Problem details:
Top to bottom, every record is to be copied word for word.
★ ★ ★
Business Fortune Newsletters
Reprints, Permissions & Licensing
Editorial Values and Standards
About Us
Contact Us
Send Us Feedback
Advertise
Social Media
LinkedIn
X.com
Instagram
★ ★ ★
Result:
Business Fortune Newsletters
Reprints, Permissions & Licensing
Editorial Values and Standards
About Us
Contact Us
Send Us Feedback
Advertise
Social Media
LinkedIn
X.com
Instagram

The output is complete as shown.